### Instructions for the task
Exclude images and print all the records verbatim.
━━ Extracted material ━━
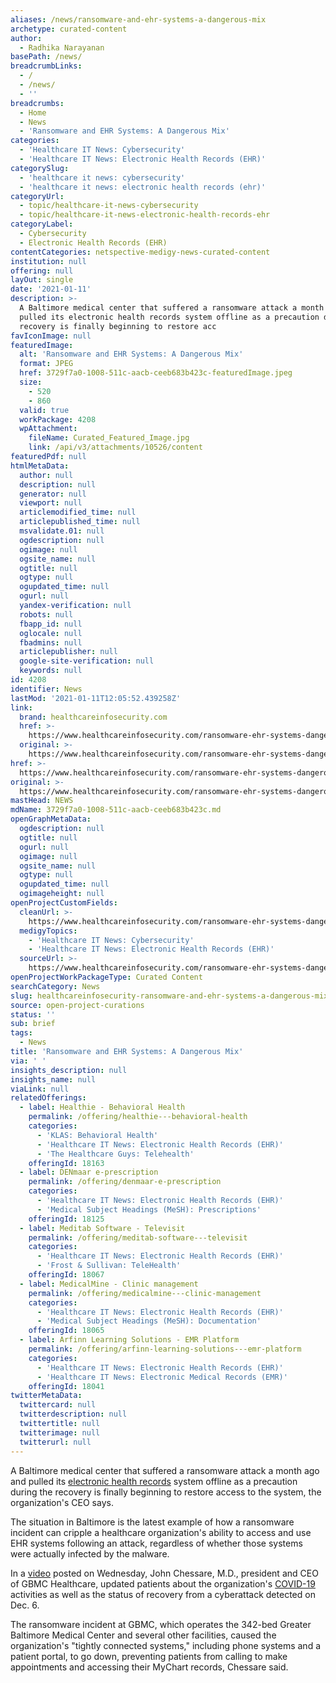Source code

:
 ```yaml
---
aliases: /news/ransomware-and-ehr-systems-a-dangerous-mix
archetype: curated-content
author:
  - Radhika Narayanan
basePath: /news/
breadcrumbLinks:
  - /
  - /news/
  - ''
breadcrumbs:
  - Home
  - News
  - 'Ransomware and EHR Systems: A Dangerous Mix'
categories:
  - 'Healthcare IT News: Cybersecurity'
  - 'Healthcare IT News: Electronic Health Records (EHR)'
categorySlug:
  - 'healthcare it news: cybersecurity'
  - 'healthcare it news: electronic health records (ehr)'
categoryUrl:
  - topic/healthcare-it-news-cybersecurity
  - topic/healthcare-it-news-electronic-health-records-ehr
categoryLabel:
  - Cybersecurity
  - Electronic Health Records (EHR)
contentCategories: netspective-medigy-news-curated-content
institution: null
offering: null
layOut: single
date: '2021-01-11'
description: >-
  A Baltimore medical center that suffered a ransomware attack a month ago and
  pulled its electronic health records system offline as a precaution during the
  recovery is finally beginning to restore acc
favIconImage: null
featuredImage:
  alt: 'Ransomware and EHR Systems: A Dangerous Mix'
  format: JPEG
  href: 3729f7a0-1008-511c-aacb-ceeb683b423c-featuredImage.jpeg
  size:
    - 520
    - 860
  valid: true
  workPackage: 4208
  wpAttachment:
    fileName: Curated_Featured_Image.jpg
    link: /api/v3/attachments/10526/content
featuredPdf: null
htmlMetaData:
  author: null
  description: null
  generator: null
  viewport: null
  articlemodified_time: null
  articlepublished_time: null
  msvalidate.01: null
  ogdescription: null
  ogimage: null
  ogsite_name: null
  ogtitle: null
  ogtype: null
  ogupdated_time: null
  ogurl: null
  yandex-verification: null
  robots: null
  fbapp_id: null
  oglocale: null
  fbadmins: null
  articlepublisher: null
  google-site-verification: null
  keywords: null
id: 4208
identifier: News
lastMod: '2021-01-11T12:05:52.439258Z'
link:
  brand: healthcareinfosecurity.com
  href: >-
    https://www.healthcareinfosecurity.com/ransomware-ehr-systems-dangerous-mix-a-15731
  original: >-
    https://www.healthcareinfosecurity.com/ransomware-ehr-systems-dangerous-mix-a-15731
href: >-
  https://www.healthcareinfosecurity.com/ransomware-ehr-systems-dangerous-mix-a-15731
original: >-
  https://www.healthcareinfosecurity.com/ransomware-ehr-systems-dangerous-mix-a-15731
mastHead: NEWS
mdName: 3729f7a0-1008-511c-aacb-ceeb683b423c.md
openGraphMetaData:
  ogdescription: null
  ogtitle: null
  ogurl: null
  ogimage: null
  ogsite_name: null
  ogtype: null
  ogupdated_time: null
  ogimageheight: null
openProjectCustomFields:
  cleanUrl: >-
    https://www.healthcareinfosecurity.com/ransomware-ehr-systems-dangerous-mix-a-15731
  medigyTopics:
    - 'Healthcare IT News: Cybersecurity'
    - 'Healthcare IT News: Electronic Health Records (EHR)'
  sourceUrl: >-
    https://www.healthcareinfosecurity.com/ransomware-ehr-systems-dangerous-mix-a-15731
openProjectWorkPackageType: Curated Content
searchCategory: News
slug: healthcareinfosecurity-ransomware-and-ehr-systems-a-dangerous-mix
source: open-project-curations
status: ''
sub: brief
tags:
  - News
title: 'Ransomware and EHR Systems: A Dangerous Mix'
via: ' '
insights_description: null
insights_name: null
viaLink: null
relatedOfferings:
  - label: Healthie - Behavioral Health
    permalink: /offering/healthie---behavioral-health
    categories:
      - 'KLAS: Behavioral Health'
      - 'Healthcare IT News: Electronic Health Records (EHR)'
      - 'The Healthcare Guys: Telehealth'
    offeringId: 18163
  - label: DENmaar e-prescription
    permalink: /offering/denmaar-e-prescription
    categories:
      - 'Healthcare IT News: Electronic Health Records (EHR)'
      - 'Medical Subject Headings (MeSH): Prescriptions'
    offeringId: 18125
  - label: Meditab Software - Televisit
    permalink: /offering/meditab-software---televisit
    categories:
      - 'Healthcare IT News: Electronic Health Records (EHR)'
      - 'Frost & Sullivan: TeleHealth'
    offeringId: 18067
  - label: MedicalMine - Clinic management
    permalink: /offering/medicalmine---clinic-management
    categories:
      - 'Healthcare IT News: Electronic Health Records (EHR)'
      - 'Medical Subject Headings (MeSH): Documentation'
    offeringId: 18065
  - label: Arfinn Learning Solutions - EMR Platform
    permalink: /offering/arfinn-learning-solutions---emr-platform
    categories:
      - 'Healthcare IT News: Electronic Health Records (EHR)'
      - 'Healthcare IT News: Electronic Medical Records (EMR)'
    offeringId: 18041
twitterMetaData:
  twittercard: null
  twitterdescription: null
  twittertitle: null
  twitterimage: null
  twitterurl: null
---
```

<p>A Baltimore medical center that suffered a ransomware attack a month ago and pulled its <a href="http://www.healthcareinfosecurity.com/electronic-health-records-c-252">electronic health records</a> system offline as a precaution during the recovery is finally beginning to restore access to the system, the organization's CEO says.</p><p>The situation in Baltimore is the latest example of how a ransomware incident can cripple a healthcare organization's ability to access and use EHR systems following an attack, regardless of whether those systems were actually infected by the malware.</p><p>In a <a href="https://www.gbmc.org/dr-chessare-covid-update-01-06-2021">video</a> posted on Wednesday, John Chessare, M.D., president and CEO of GBMC Healthcare, updated patients about the organization's <a href="http://covid19.inforisktoday.com/">COVID-19</a> activities as well as the status of recovery from a cyberattack detected on Dec. 6.</p><p>The ransomware incident at GBMC, which operates the 342-bed Greater Baltimore Medical Center and several other facilities, caused the organization's "tightly connected systems," including phone systems and a patient portal, to go down, preventing patients from calling to make appointments and accessing their MyChart records, Chessare said.</p>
━━━
### Task response
Source code

:
 ```yaml
---
aliases: /news/ransomware-and-ehr-systems-a-dangerous-mix
archetype: curated-content
author:
  - Radhika Narayanan
basePath: /news/
breadcrumbLinks:
  - /
  - /news/
  - ''
breadcrumbs:
  - Home
  - News
  - 'Ransomware and EHR Systems: A Dangerous Mix'
categories:
  - 'Healthcare IT News: Cybersecurity'
  - 'Healthcare IT News: Electronic Health Records (EHR)'
categorySlug:
  - 'healthcare it news: cybersecurity'
  - 'healthcare it news: electronic health records (ehr)'
categoryUrl:
  - topic/healthcare-it-news-cybersecurity
  - topic/healthcare-it-news-electronic-health-records-ehr
categoryLabel:
  - Cybersecurity
  - Electronic Health Records (EHR)
contentCategories: netspective-medigy-news-curated-content
institution: null
offering: null
layOut: single
date: '2021-01-11'
description: >-
  A Baltimore medical center that suffered a ransomware attack a month ago and
  pulled its electronic health records system offline as a precaution during the
  recovery is finally beginning to restore acc
favIconImage: null
featuredImage:
  alt: 'Ransomware and EHR Systems: A Dangerous Mix'
  format: JPEG
  href: 3729f7a0-1008-511c-aacb-ceeb683b423c-featuredImage.jpeg
  size:
    - 520
    - 860
  valid: true
  workPackage: 4208
  wpAttachment:
    fileName: Curated_Featured_Image.jpg
    link: /api/v3/attachments/10526/content
featuredPdf: null
htmlMetaData:
  author: null
  description: null
  generator: null
  viewport: null
  articlemodified_time: null
  articlepublished_time: null
  msvalidate.01: null
  ogdescription: null
  ogimage: null
  ogsite_name: null
  ogtitle: null
  ogtype: null
  ogupdated_time: null
  ogurl: null
  yandex-verification: null
  robots: null
  fbapp_id: null
  oglocale: null
  fbadmins: null
  articlepublisher: null
  google-site-verification: null
  keywords: null
id: 4208
identifier: News
lastMod: '2021-01-11T12:05:52.439258Z'
link:
  brand: healthcareinfosecurity.com
  href: >-
    https://www.healthcareinfosecurity.com/ransomware-ehr-systems-dangerous-mix-a-15731
  original: >-
    https://www.healthcareinfosecurity.com/ransomware-ehr-systems-dangerous-mix-a-15731
href: >-
  https://www.healthcareinfosecurity.com/ransomware-ehr-systems-dangerous-mix-a-15731
original: >-
  https://www.healthcareinfosecurity.com/ransomware-ehr-systems-dangerous-mix-a-15731
mastHead: NEWS
mdName: 3729f7a0-1008-511c-aacb-ceeb683b423c.md
openGraphMetaData:
  ogdescription: null
  ogtitle: null
  ogurl: null
  ogimage: null
  ogsite_name: null
  ogtype: null
  ogupdated_time: null
  ogimageheight: null
openProjectCustomFields:
  cleanUrl: >-
    https://www.healthcareinfosecurity.com/ransomware-ehr-systems-dangerous-mix-a-15731
  medigyTopics:
    - 'Healthcare IT News: Cybersecurity'
    - 'Healthcare IT News: Electronic Health Records (EHR)'
  sourceUrl: >-
    https://www.healthcareinfosecurity.com/ransomware-ehr-systems-dangerous-mix-a-15731
openProjectWorkPackageType: Curated Content
searchCategory: News
slug: healthcareinfosecurity-ransomware-and-ehr-systems-a-dangerous-mix
source: open-project-curations
status: ''
sub: brief
tags:
  - News
title: 'Ransomware and EHR Systems: A Dangerous Mix'
via: ' '
insights_description: null
insights_name: null
viaLink: null
relatedOfferings:
  - label: Healthie - Behavioral Health
    permalink: /offering/healthie---behavioral-health
    categories:
      - 'KLAS: Behavioral Health'
      - 'Healthcare IT News: Electronic Health Records (EHR)'
      - 'The Healthcare Guys: Telehealth'
    offeringId: 18163
  - label: DENmaar e-prescription
    permalink: /offering/denmaar-e-prescription
    categories:
      - 'Healthcare IT News: Electronic Health Records (EHR)'
      - 'Medical Subject Headings (MeSH): Prescriptions'
    offeringId: 18125
  - label: Meditab Software - Televisit
    permalink: /offering/meditab-software---televisit
    categories:
      - 'Healthcare IT News: Electronic Health Records (EHR)'
      - 'Frost & Sullivan: TeleHealth'
    offeringId: 18067
  - label: MedicalMine - Clinic management
    permalink: /offering/medicalmine---clinic-management
    categories:
      - 'Healthcare IT News: Electronic Health Records (EHR)'
      - 'Medical Subject Headings (MeSH): Documentation'
    offeringId: 18065
  - label: Arfinn Learning Solutions - EMR Platform
    permalink: /offering/arfinn-learning-solutions---emr-platform
    categories:
      - 'Healthcare IT News: Electronic Health Records (EHR)'
      - 'Healthcare IT News: Electronic Medical Records (EMR)'
    offeringId: 18041
twitterMetaData:
  twittercard: null
  twitterdescription: null
  twittertitle: null
  twitterimage: null
  twitterurl: null
---
```

<p>A Baltimore medical center that suffered a ransomware attack a month ago and pulled its <a href="http://www.healthcareinfosecurity.com/electronic-health-records-c-252">electronic health records</a> system offline as a precaution during the recovery is finally beginning to restore access to the system, the organization's CEO says.</p><p>The situation in Baltimore is the latest example of how a ransomware incident can cripple a healthcare organization's ability to access and use EHR systems following an attack, regardless of whether those systems were actually infected by the malware.</p><p>In a <a href="https://www.gbmc.org/dr-chessare-covid-update-01-06-2021">video</a> posted on Wednesday, John Chessare, M.D., president and CEO of GBMC Healthcare, updated patients about the organization's <a href="http://covid19.inforisktoday.com/">COVID-19</a> activities as well as the status of recovery from a cyberattack detected on Dec. 6.</p><p>The ransomware incident at GBMC, which operates the 342-bed Greater Baltimore Medical Center and several other facilities, caused the organization's "tightly connected systems," including phone systems and a patient portal, to go down, preventing patients from calling to make appointments and accessing their MyChart records, Chessare said.</p>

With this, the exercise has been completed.